There might be a hitch, Chander and Kortz stated. OpenAI's terms of service require that many claims be fixed through arbitration, not claims. There's an exception for lawsuits "to stop unauthorized usage or abuse of the Services or intellectual property violation or misappropriation."

There's a larger drawback, however, specialists said.

"You should understand that the dazzling scholar Mark Lemley and a coauthor argue that AI terms of use are likely unenforceable," Chander stated. He was describing a January 10 paper, "The Mirage of Artificial Intelligence Regards To Use Restrictions," by Stanford Law's Mark A. Lemley and Peter Henderson of Princeton University's Center for Infotech Policy.

To date, "no model creator has in fact tried to implement these terms with financial penalties or injunctive relief," the paper says.

"This is likely for great factor: we think that the legal enforceability of these licenses is doubtful," it adds. That's in part because model outputs "are mostly not copyrightable" and demo.qkseo.in due to the fact that laws like the Digital Millennium Copyright Act and humanlove.stream the Computer Fraud and Abuse Act "deal minimal recourse," it states.

"I think they are likely unenforceable," Lemley told BI of OpenAI's regards to service, "because DeepSeek didn't take anything copyrighted by OpenAI and due to the fact that courts usually will not impose arrangements not to complete in the lack of an IP right that would avoid that competitors."

Lawsuits in between parties in various countries, each with its own legal and enforcement systems, are always tricky, Kortz said.

Even if OpenAI cleared all the above difficulties and won a judgment from an US court or arbitrator, "in order to get DeepSeek to turn over cash or stop doing what it's doing, the enforcement would boil down to the Chinese legal system," he said.

Here, OpenAI would be at the grace of another extremely complicated location of law - the enforcement of foreign judgments and the balancing of specific and business rights and nationwide sovereignty - that extends back to before the founding of the US.

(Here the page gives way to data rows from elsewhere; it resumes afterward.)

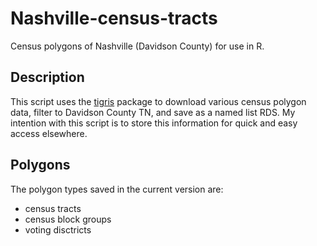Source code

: # Nashville-census-tracts
Census polygons of Nashville (Davidson County) for use in R.

## Description
This script uses the [tigris](https://github.com/walkerke/tigris) package to download various census polygon data, filter to Davidson County TN, and save as a named list RDS.  My intention with this script is to store this information for quick and easy access elsewhere.

## Polygons
The polygon types saved in the current version are:
- census tracts
- census block groups
- voting disctricts
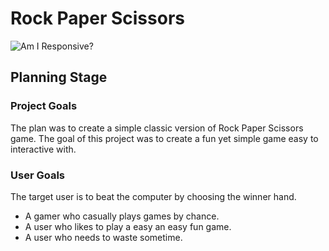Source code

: # **Rock Paper Scissors**

![Am I Responsive?](docs/read-me/am-i-responsive.png) 
## **Planning Stage**
### Project Goals
The plan was to create a simple classic version of Rock Paper Scissors game. The goal of this project was to create a fun yet simple game easy to interactive with.

### User Goals
The target user is to beat the computer by choosing the winner hand.
* A gamer who casually plays games by chance.
* A user who likes to play a easy an easy fun game.
* A user who needs to waste sometime.


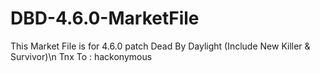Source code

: # DBD-4.6.0-MarketFile
This Market File is for 4.6.0 patch Dead By Daylight (Include New Killer & Survivor)\n
Tnx To :  hackonymous
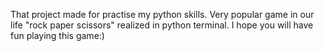 That project made for practise my python skills. Very popular game in our life "rock paper scissors" realized in python terminal. I hope you will have fun playing this game:)
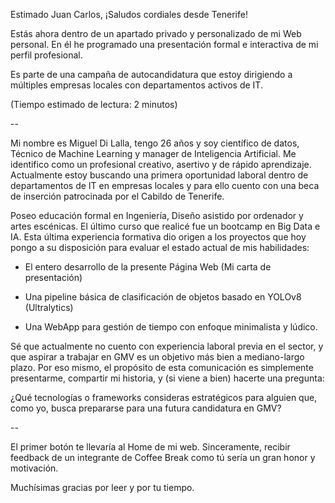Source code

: <!-- SALUDO -->
Estimado Juan Carlos,
¡Saludos cordiales desde Tenerife!

<!-- INTRODUCCIÓN -->
Estás ahora dentro de un apartado privado y personalizado de mi Web personal. En él he programado una presentación formal e interactiva de mi perfil profesional.

Es parte de una campaña de autocandidatura que estoy dirigiendo a múltiples empresas locales con departamentos activos de IT.

(Tiempo estimado de lectura: 2 minutos)

<!-- CUERPO -->
--

Mi nombre es Miguel Di Lalla, tengo 26 años y soy científico de datos, Técnico de Machine Learning y manager de Inteligencia Artificial. Me identifico como un profesional creativo, asertivo y de rápido aprendizaje. Actualmente estoy buscando una primera oportunidad laboral dentro de departamentos de IT en empresas locales y para ello cuento con una beca de inserción patrocinada por el Cabildo de Tenerife.

Poseo educación formal en Ingeniería, Diseño asistido por ordenador y artes escénicas. El último curso que realicé fue un bootcamp en Big Data e IA. Esta última experiencia formativa dio origen a los proyectos que hoy pongo a su disposición para evaluar el estado actual de mis habilidades:

- El entero desarrollo de la presente Página Web (Mi carta de presentación)

- Una pipeline básica de clasificación de objetos basado en YOLOv8 (Ultralytics)

- Una WebApp para gestión de tiempo con enfoque minimalista y lúdico.

Sé que actualmente no cuento con experiencia laboral previa en el sector, y que aspirar a trabajar en GMV es un objetivo más bien a mediano-largo plazo. Por eso mismo, el propósito de esta comunicación es simplemente presentarme, compartir mi historia, y (si viene a bien) hacerte una pregunta:

<!-- DESPEDIDA -->
¿Qué tecnologías o frameworks consideras estratégicos para alguien que, como yo, busca prepararse para una futura candidatura en GMV?

--


El primer botón te llevaría al Home de mi web. Sinceramente, recibir feedback de un integrante de Coffee Break como tú sería un gran honor y motivación.

Muchísimas gracias por leer y por tu tiempo.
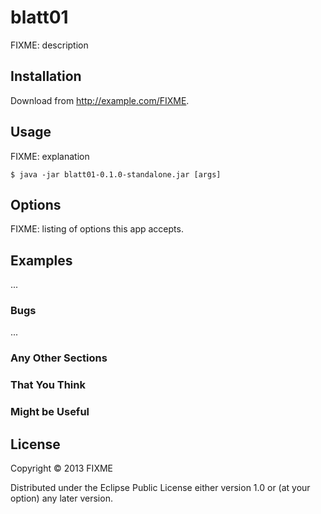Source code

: # blatt01

FIXME: description

## Installation

Download from http://example.com/FIXME.

## Usage

FIXME: explanation

    $ java -jar blatt01-0.1.0-standalone.jar [args]

## Options

FIXME: listing of options this app accepts.

## Examples

...

### Bugs

...

### Any Other Sections
### That You Think
### Might be Useful

## License

Copyright © 2013 FIXME

Distributed under the Eclipse Public License either version 1.0 or (at
your option) any later version.
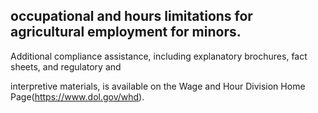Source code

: ## occupational and hours limitations for agricultural employment for minors.

Additional compliance assistance, including explanatory brochures, fact sheets, and regulatory and

interpretive materials, is available on the Wage and Hour Division Home Page(https://www.dol.gov/whd).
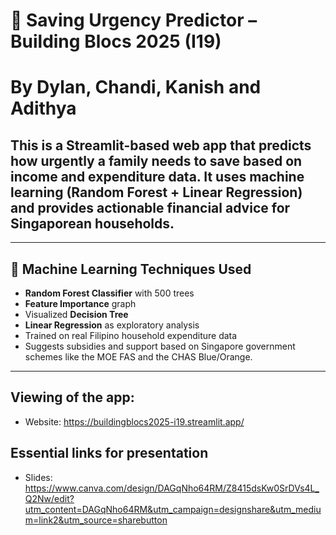 # 💸 Saving Urgency Predictor – Building Blocs 2025 (I19)
# By Dylan, Chandi, Kanish and Adithya
## This is a Streamlit-based web app that predicts how urgently a family needs to save based on income and expenditure data. It uses machine learning (Random Forest + Linear Regression) and provides actionable financial advice for Singaporean households.

---

## 🧠 Machine Learning Techniques Used


- **Random Forest Classifier** with 500 trees
- **Feature Importance** graph
- Visualized **Decision Tree**
- **Linear Regression** as exploratory analysis
- Trained on real Filipino household expenditure data
- Suggests subsidies and support based on Singapore government schemes like the MOE FAS and the CHAS Blue/Orange.

---

## Viewing of the app:
- Website: https://buildingblocs2025-i19.streamlit.app/

## Essential links for presentation
- Slides: https://www.canva.com/design/DAGqNho64RM/Z8415dsKw0SrDVs4L_Q2Nw/edit?utm_content=DAGqNho64RM&utm_campaign=designshare&utm_medium=link2&utm_source=sharebutton
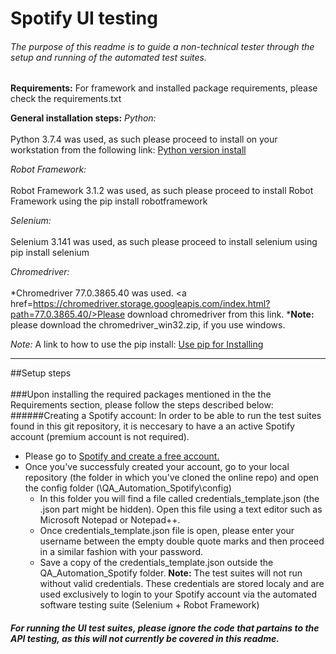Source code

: # Spotify UI testing
###### The purpose of this readme is to guide a non-technical tester through the setup and running of the automated test suites.

**Requirements:**
For framework and installed package requirements, please check the requirements.txt

**General installation steps:**
_Python:_<br></br>
	Python 3.7.4 was used, as such please proceed to install on your workstation from the following link: <a href= https://www.python.org/downloads/release/python-374/>Python version install </a>

_Robot Framework:_<br></br>
	Robot Framework 3.1.2 was used, as such please proceed to install Robot Framework using the pip install robotframework
	
_Selenium:_<br></br>
	Selenium 3.141 was used, as such please proceed to install selenium using pip install selenium
	
_Chromedriver:_<br></br>
	*Chromedriver 77.0.3865.40 was used. <a href=https://chromedriver.storage.googleapis.com/index.html?path=77.0.3865.40/>Please download chromedriver from this link.</a>
	***Note:** please download the chromedriver_win32.zip, if you use windows.

_Note:_ A link to how to use the pip install: <a href=https://packaging.python.org/tutorials/installing-packages/#use-pip-for-installing> Use pip for Installing </a>

-------

##Setup steps <br></br>
###Upon installing the required packages mentioned in the the Requirements section, please follow the steps described below:
######Creating a Spotify account:
In order to be able to run the test suites found in this git repository, it is neccesary to have a an active Spotify account (premium account is not required).
* Please go to <a href=https://www.spotify.com/>Spotify and create a free account.</a>
* Once you've successfuly created your account, go to your local repository (the folder in which you've cloned the online repo) and open the config folder (\QA_Automation_Spotify\config)
  * In this folder you will find a file called credentials_template.json (the .json part might be hidden). Open this file using a text editor such as Microsoft Notepad or Notepad++.
  * Once credentials_template.json file is open, please enter your username between the empty double quote marks and then proceed in a similar fashion with your password.
  * Save a copy of the credentials_template.json outside the QA_Automation_Spotify folder.
	**Note:** The test suites will not run without valid credentials. These credentials are stored localy and are used exclusively to login to your Spotify account via the automated software testing suite (Selenium + Robot Framework)
  
#### _For running the UI test suites, please ignore the code that partains to the API testing, as this will not currently be covered in this readme._

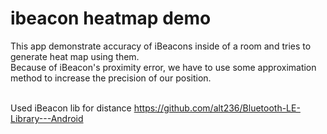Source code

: # ibeacon heatmap demo
This app demonstrate accuracy of iBeacons inside of a room and tries to generate heat map using them.<br> 
Because of iBeacon's proximity error, we have to use some approximation method to increase the precision of our position. 
<br><br>

Used iBeacon lib for distance https://github.com/alt236/Bluetooth-LE-Library---Android
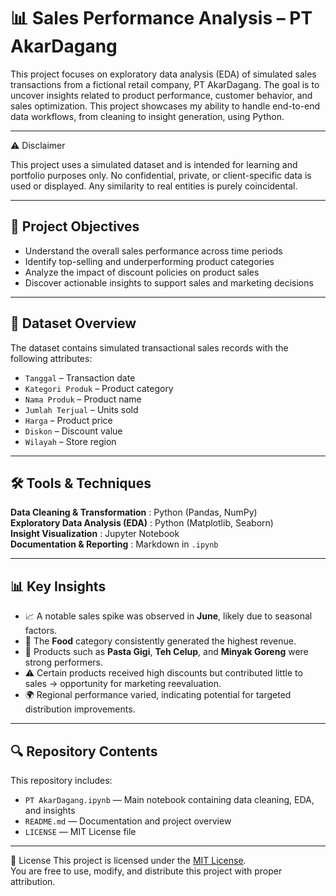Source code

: # 📊 Sales Performance Analysis – PT AkarDagang

This project focuses on exploratory data analysis (EDA) of simulated sales transactions from a fictional retail company, PT AkarDagang. The goal is to uncover insights related to product performance, customer behavior, and sales optimization. This project showcases my ability to handle end-to-end data workflows, from cleaning to insight generation, using Python.

---

⚠️ Disclaimer

This project uses a simulated dataset and is intended for learning and portfolio purposes only.
No confidential, private, or client-specific data is used or displayed.
Any similarity to real entities is purely coincidental.

---


## 🧭 Project Objectives

- Understand the overall sales performance across time periods
- Identify top-selling and underperforming product categories
- Analyze the impact of discount policies on product sales
- Discover actionable insights to support sales and marketing decisions
  
---

## 📁 Dataset Overview

The dataset contains simulated transactional sales records with the following attributes:

- `Tanggal` – Transaction date  
- `Kategori Produk` – Product category  
- `Nama Produk` – Product name  
- `Jumlah Terjual` – Units sold  
- `Harga` – Product price  
- `Diskon` – Discount value  
- `Wilayah` – Store region

---

## 🛠️ Tools & Techniques

**Data Cleaning & Transformation** : Python (Pandas, NumPy)  
**Exploratory Data Analysis (EDA)** : Python (Matplotlib, Seaborn)  
**Insight Visualization** : Jupyter Notebook  
**Documentation & Reporting** : Markdown in `.ipynb`

---

## 📊 Key Insights

- 📈 A notable sales spike was observed in **June**, likely due to seasonal factors.  
- 🥇 The **Food** category consistently generated the highest revenue.  
- 🧴 Products such as **Pasta Gigi**, **Teh Celup**, and **Minyak Goreng** were strong performers.  
- ⚠️ Certain products received high discounts but contributed little to sales → opportunity for marketing reevaluation.  
- 🌍 Regional performance varied, indicating potential for targeted distribution improvements.

--- 

## 🔍 Repository Contents

This repository includes:
- `PT AkarDagang.ipynb` — Main notebook containing data cleaning, EDA, and insights
- `README.md` — Documentation and project overview
- `LICENSE` — MIT License file
  
---

📄 License
This project is licensed under the [MIT License](./LICENSE).  
You are free to use, modify, and distribute this project with proper attribution.
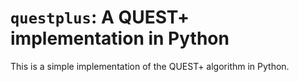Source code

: # `questplus`: A QUEST+ implementation  in Python

This is a simple implementation of the QUEST+ algorithm in Python.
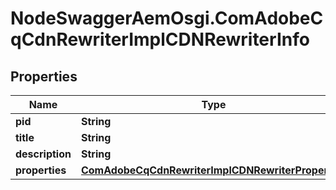 # NodeSwaggerAemOsgi.ComAdobeCqCdnRewriterImplCDNRewriterInfo

## Properties

Name | Type | Description | Notes
------------ | ------------- | ------------- | -------------
**pid** | **String** |  | [optional] 
**title** | **String** |  | [optional] 
**description** | **String** |  | [optional] 
**properties** | [**ComAdobeCqCdnRewriterImplCDNRewriterProperties**](ComAdobeCqCdnRewriterImplCDNRewriterProperties.md) |  | [optional] 


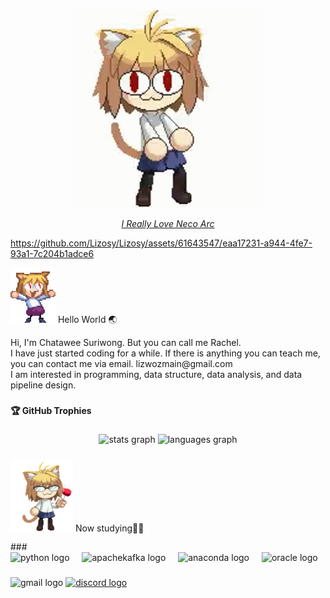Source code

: <div align="center">
<img alt="Lizosy" width=300 src="gif/neco-arc.gif"> </img>

<i>[I Really Love Neco Arc ](https://www.youtube.com/watch?v=n-aL5da34SI)</i>

</div>

https://github.com/Lizosy/Lizosy/assets/61643547/eaa17231-a944-4fe7-93a1-7c204b1adce6



<p align="left"> <img alt="Lizosy" src="gif/cute-neko3.gif"> </img> Hello World 🌏  </p>
<p align=left>
</img>
</p>

<p align="left">Hi, I'm Chatawee Suriwong. But you can call me Rachel.<br>I have just started coding for a while. If there is anything you can teach me, you can contact me via email. lizwozmain@gmail.com<br>I am interested in programming, data structure, data analysis, and data pipeline design.</p>

###

<h4 align="left">🏆 GitHub Trophies</h4>

###

<div align="center">
  <img src="https://github-readme-stats.vercel.app/api?username=Lizosy&hide_title=false&hide_rank=false&show_icons=true&include_all_commits=true&count_private=true&disable_animations=false&theme=dracula&locale=en&hide_border=false&order=1" height="150" alt="stats graph"  />
  <img src="https://github-readme-stats.vercel.app/api/top-langs?username=Lizosy&locale=en&hide_title=false&layout=compact&card_width=320&langs_count=5&theme=dracula&hide_border=false&order=2" height="150" alt="languages graph"  />
</div>

###

<p align="left"> <img alt="Lizosy"  width=100 src="gif/necoarc-melty-blood.gif"> Now studying🍟🍕 </p>
###

<div align="left">
  <img src="https://cdn.jsdelivr.net/gh/devicons/devicon/icons/python/python-original.svg" height="30" alt="python logo"  />
  <img width="12" />
  <img src="https://cdn.simpleicons.org/apachekafka/231F20" height="30" alt="apachekafka logo"  />
  <img width="12" />
  <img src="https://cdn.simpleicons.org/anaconda/44A833" height="30" alt="anaconda logo"  />
  <img width="12" />
  <img src="https://cdn.simpleicons.org/oracle/F80000" height="30" alt="oracle logo"  />
</div>

###

<div align="left">
  <img src="https://img.shields.io/static/v1?message=Lizwozmain@gmail.com&logo=gmail&label=Gmail&color=D14836&logoColor=white&labelColor=&style=for-the-badge" height="35" alt="gmail logo"  />
  <a href="https://discord.gg/bz3QVXJsk9" target="_blank">
    <img src="https://img.shields.io/static/v1?message=Discord&logo=discord&label=&color=7289DA&logoColor=white&labelColor=&style=for-the-badge" height="35" alt="discord logo"  />
  </a>
</div>

###
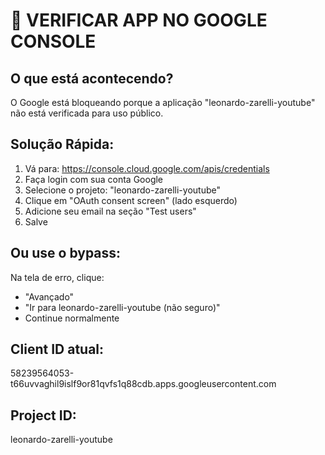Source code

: # 🔧 VERIFICAR APP NO GOOGLE CONSOLE

## O que está acontecendo?
O Google está bloqueando porque a aplicação "leonardo-zarelli-youtube" não está verificada para uso público.

## Solução Rápida:
1. Vá para: https://console.cloud.google.com/apis/credentials
2. Faça login com sua conta Google
3. Selecione o projeto: "leonardo-zarelli-youtube"
4. Clique em "OAuth consent screen" (lado esquerdo)
5. Adicione seu email na seção "Test users"
6. Salve

## Ou use o bypass:
Na tela de erro, clique:
- "Avançado" 
- "Ir para leonardo-zarelli-youtube (não seguro)"
- Continue normalmente

## Client ID atual:
58239564053-t66uvvaghil9islf9or81qvfs1q88cdb.apps.googleusercontent.com

## Project ID:
leonardo-zarelli-youtube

"So this is, a long, made complex, filled procedure," Kortz included.

Could OpenAI have protected itself much better from a distilling incursion?

"They could have utilized technical procedures to obstruct repeated access to their website," Lemley said. "But doing so would likewise hinder typical clients."

He added: "I don't believe they could, or should, have a valid legal claim against the browsing of uncopyrightable info from a public site."

Representatives for DeepSeek did not right away react to a demand for comment.

"We understand that groups in the PRC are actively working to use approaches, including what's referred to as distillation, to attempt to duplicate innovative U.S. AI models," Rhianna Donaldson, an OpenAI spokesperson, told BI in an emailed declaration.